# Selected excerpt
Start of Block

Five weeks till Christmas and the internet’s not giving up on its chaos just yet.

Aside from the whole Ye (Kanye) anti-semitism losing a billion dollars in a day dystopian drama, celebrities dressing like other celebrities all Halloween, Elon just doing his usual terrifying thing and the costume packet viral meme no one was safe from, here’s what’s been going on in the internet lately:

Deep ’90s nostalgia

A trend we’ve been affectionately calling “Dawson’s Creek Chic”, this one’s been begging the question lately… are we all just living in a perpetual episode of Friends/Charmed/Aaliyah music video?

From the renaissance of earphones with chords and Windows 95 cursor effects to point-and-shoot cameras, tiny handbags and the wave of 90s banger bands coming on tour (Basement Jaxx, Groove Armada, Fatboy Slim), for anyone alive during that time walking down a main street at the moment has felt like a deep dive back into an era we never thought we’d get back.

Trends have always worked in era cycles, but this latest reach towards a low slung jean, the Ashley Tisdale at the Teen Choice Awards aesthetic, and the huge resurgence of the ecstasy-grunge-club era music reflects a collective reach back to simpler times before Bebo was invented, Life on Mars was a song by Bowie and not a hellscape helmed by Elon Musk. 

Musical agony

With most world borders lifted and people alive with the feeling of… being alive again, gigs are back with a vengeance. But what’s come with it is the revelation that musicians are actually making more money from merch than selling records or touring.

Not to mention the fact that 100,000 songs are being dropped on Spotify a day, which is slowly turning the music-streaming app into YouTube (while YouTube tries to become more like Spotify), and the industry collectively braces itself for Artificial Intelligence to swamp it in one hot beat.

Big Bleak Tech

The post-pandemic boom is really over for Big Tech (think Microsoft, Alphabet, Snap, Meta, Amazon), with many reporting drops in revenue, which are projected to keep falling.

Forbes economist Morgan Stanley thinks the S&P 500 might fall another 10-20% this year after already dropping to 20%. But what does this mean for a simple smartphone owner who doesn’t want to go to space? With over 100,000 jobs lost in tech layoffs this year alone, expect less R&D and buzzy new features and more upgrades on existing software, bug fixes, and splinter platforms to be developed in the wake of Twitter’s recent meltdown. 

Tokification

Think back to the halcyon days when Instagram was just a humble app for photographs and not central to the way we document our lives.

‘Become a member and help us keep local, independent journalism thriving.’
Alice Neville
— Deputy editor

Enter TikTok. In a recent newsletter, media company The Future Party wrote about the pressure record labels under to make their songs go viral on the platform to have a sliver of a chance of success. Journalists are pushed to Tokify their articles into 60-second reels, and there’s even been a trend of people self-diagnosing through the platform. If Zoomers are getting not only their news but their medical advice all through an app, it begs the question… who’s going to pay for mainstream media – or anything else – in years to come?

Artificial selfishness

This space is moving quickly, and it’s somewhat frightening to predict how far along Artificial Intelligence will be in six months’ time.

My old ball photo / AI portrait through Draw Anyone (Source: Draw Anyone)

End of Block

# Recorded data
Start of Block

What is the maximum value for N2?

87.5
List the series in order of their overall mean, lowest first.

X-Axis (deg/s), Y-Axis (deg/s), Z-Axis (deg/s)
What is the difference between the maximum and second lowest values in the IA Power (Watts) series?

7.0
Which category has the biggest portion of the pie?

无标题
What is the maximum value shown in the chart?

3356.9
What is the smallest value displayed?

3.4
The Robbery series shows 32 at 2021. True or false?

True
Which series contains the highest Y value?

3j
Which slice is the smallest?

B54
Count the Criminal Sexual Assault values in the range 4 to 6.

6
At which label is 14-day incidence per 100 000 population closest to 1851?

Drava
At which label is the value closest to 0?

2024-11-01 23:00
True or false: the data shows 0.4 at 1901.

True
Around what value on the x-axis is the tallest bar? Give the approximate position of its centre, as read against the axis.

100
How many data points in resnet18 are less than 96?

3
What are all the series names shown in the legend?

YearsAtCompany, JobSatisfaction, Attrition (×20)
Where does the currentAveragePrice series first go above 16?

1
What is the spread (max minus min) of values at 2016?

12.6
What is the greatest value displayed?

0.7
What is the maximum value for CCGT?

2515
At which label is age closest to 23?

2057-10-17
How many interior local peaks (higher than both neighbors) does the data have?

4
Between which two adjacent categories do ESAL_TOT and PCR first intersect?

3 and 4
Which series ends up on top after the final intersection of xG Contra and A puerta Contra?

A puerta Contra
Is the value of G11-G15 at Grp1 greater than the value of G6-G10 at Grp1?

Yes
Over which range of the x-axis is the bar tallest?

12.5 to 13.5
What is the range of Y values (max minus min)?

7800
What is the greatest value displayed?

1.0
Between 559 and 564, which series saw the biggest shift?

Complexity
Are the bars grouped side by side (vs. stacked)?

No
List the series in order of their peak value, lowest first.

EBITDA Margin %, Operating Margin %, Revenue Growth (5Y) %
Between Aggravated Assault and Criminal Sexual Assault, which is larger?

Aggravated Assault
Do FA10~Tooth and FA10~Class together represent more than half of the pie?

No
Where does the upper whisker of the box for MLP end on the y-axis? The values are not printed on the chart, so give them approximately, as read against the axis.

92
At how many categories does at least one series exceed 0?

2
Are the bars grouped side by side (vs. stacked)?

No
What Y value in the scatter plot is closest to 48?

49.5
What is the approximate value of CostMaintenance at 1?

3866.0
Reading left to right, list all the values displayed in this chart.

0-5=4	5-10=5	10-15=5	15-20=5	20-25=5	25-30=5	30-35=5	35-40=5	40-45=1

End of Block

# Work to complete
Decide whether each statement agrees with the piece on recent internet trends, answering yes or no and quoting the deciding words from it. 1. Musicians now earn more from merch than from selling records or touring. 2. About 10,000 songs are released on Spotify each day. 3. Revenue for Big Tech companies is expected to keep falling.

# Your solution
1. Yes: "musicians are actually making more money from merch than selling records or touring."
2. No: "100,000 songs are being dropped on Spotify a day"
3. Yes: "many reporting drops in revenue, which are projected to keep falling."